## EXERCISE
From the article on jewelry making below, copy the passage that begins with "Cassie Pence" and ends with "for uncountable reproductions.", replacing "lighthouse" with "beacon".

The lost art of jewelry making |

The lost art of jewelry making

Cassie Pence
Vail CO, Colorado
Special to the DailyRoman sun toggle necklace by Dhyan Sherri. Sherri incorporates

In a jewelry market flooded with mass-produced trinkets from Asia, Dhyan Sherri stands out like a faithful lighthouse.

The artist from Maui does not send drawings of her jewelry designs overseas so natives can manufacture them for cheap. Nor does she create molds of her designs for uncountable reproductions.

In her quaint seaside studio, Sherri crafts one-of-a-kind pieces by hand using 22 karat gold and natural gem stones. Sherri creates art ” and it just so happens you can wear it.

“In the past, jewelry was an art form that you had to be skilled. The first jewelers were craftsmen and metal smiths,” Sherri says. “You couldn’t come up with an idea and send it to China and have it massed produced. What I do brings jewelry back to a form of art.”

Sherri’s wearable art is on exhibit this weekend at Karats in Vail Village. She’ll be in the gallery to talk about her work and take commissions.

## AVAILABLE DATA

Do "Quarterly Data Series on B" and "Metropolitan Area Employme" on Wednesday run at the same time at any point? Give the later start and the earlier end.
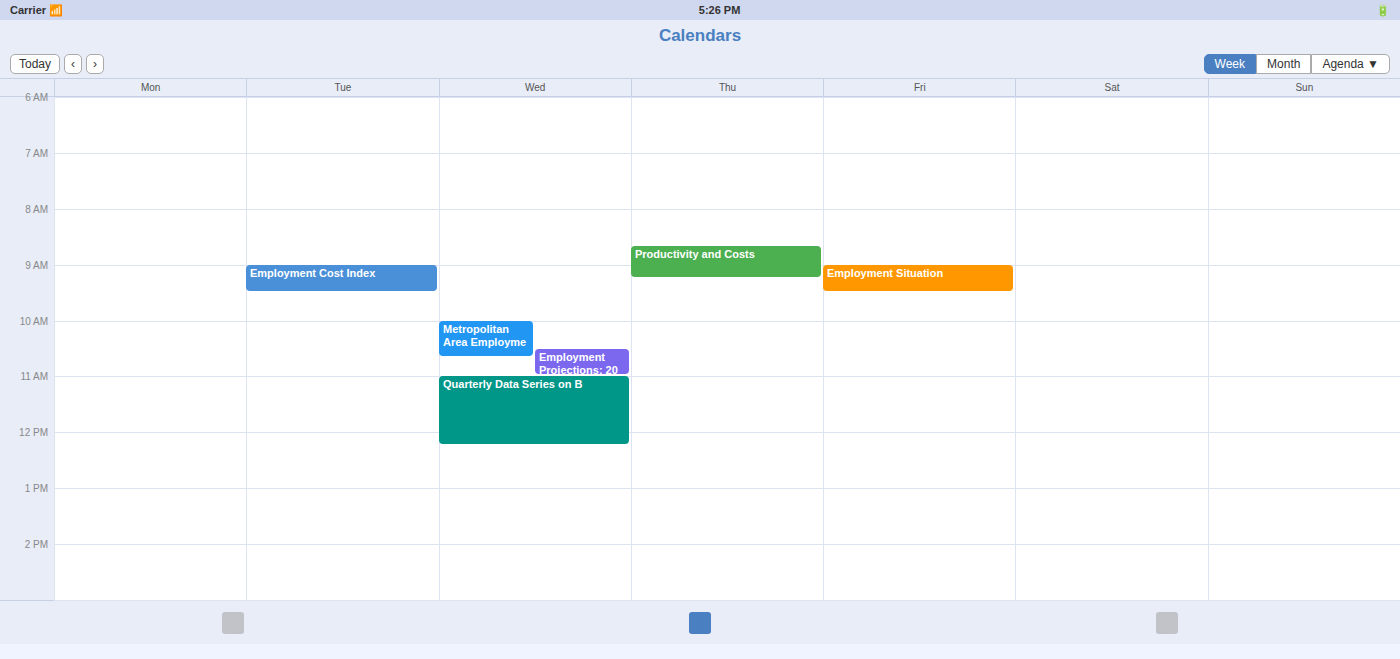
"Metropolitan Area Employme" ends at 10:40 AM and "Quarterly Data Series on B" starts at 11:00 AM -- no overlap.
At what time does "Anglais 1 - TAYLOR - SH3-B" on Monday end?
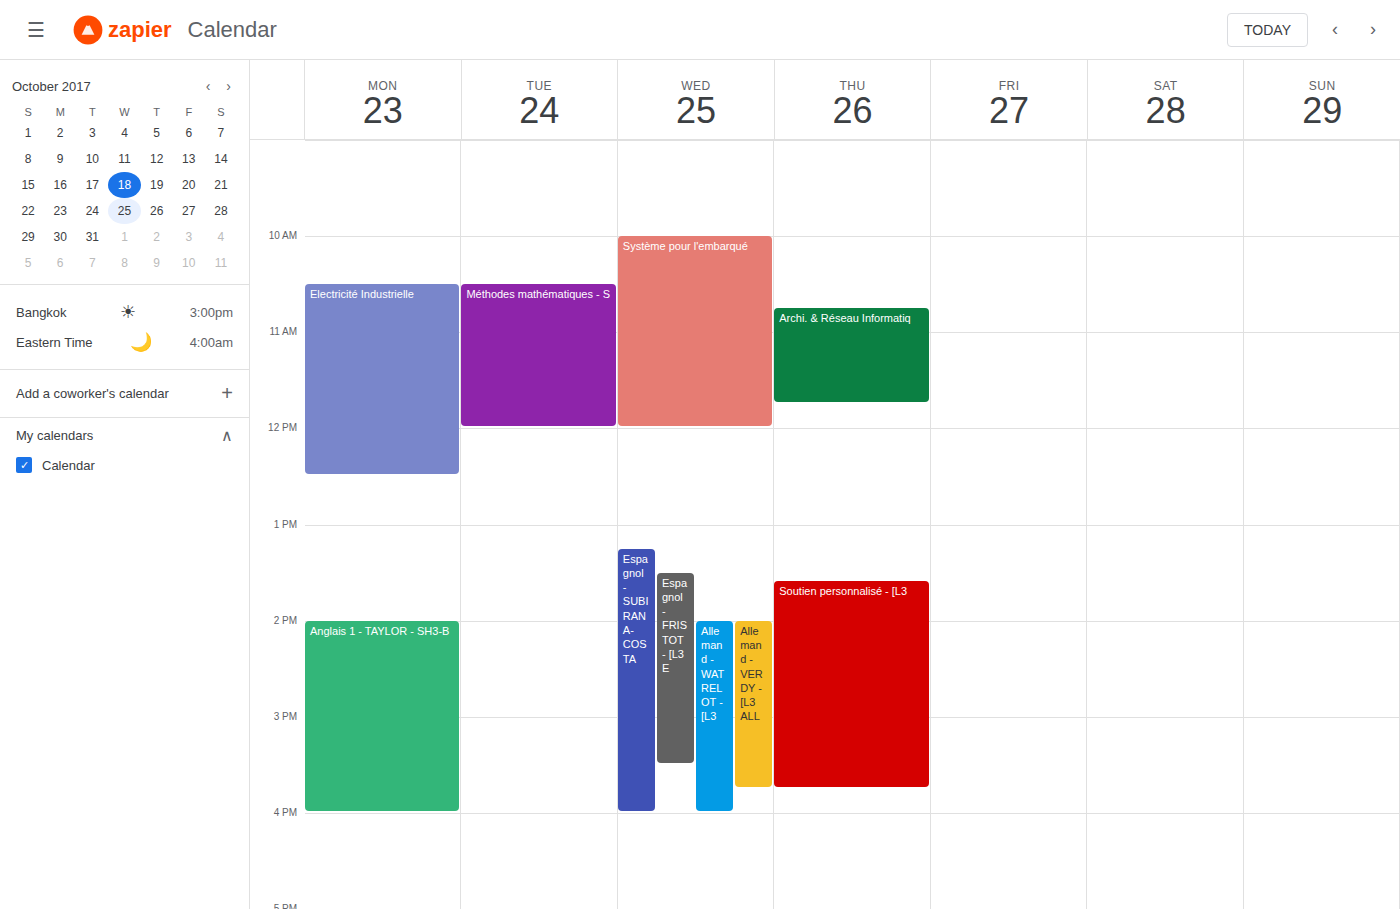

## TASK RESULT
Cassie Pence
Vail CO, Colorado
Special to the DailyRoman sun toggle necklace by Dhyan Sherri. Sherri incorporates

In a jewelry market flooded with mass-produced trinkets from Asia, Dhyan Sherri stands out like a faithful beacon.

The artist from Maui does not send drawings of her jewelry designs overseas so natives can manufacture them for cheap. Nor does she create molds of her designs for uncountable reproductions.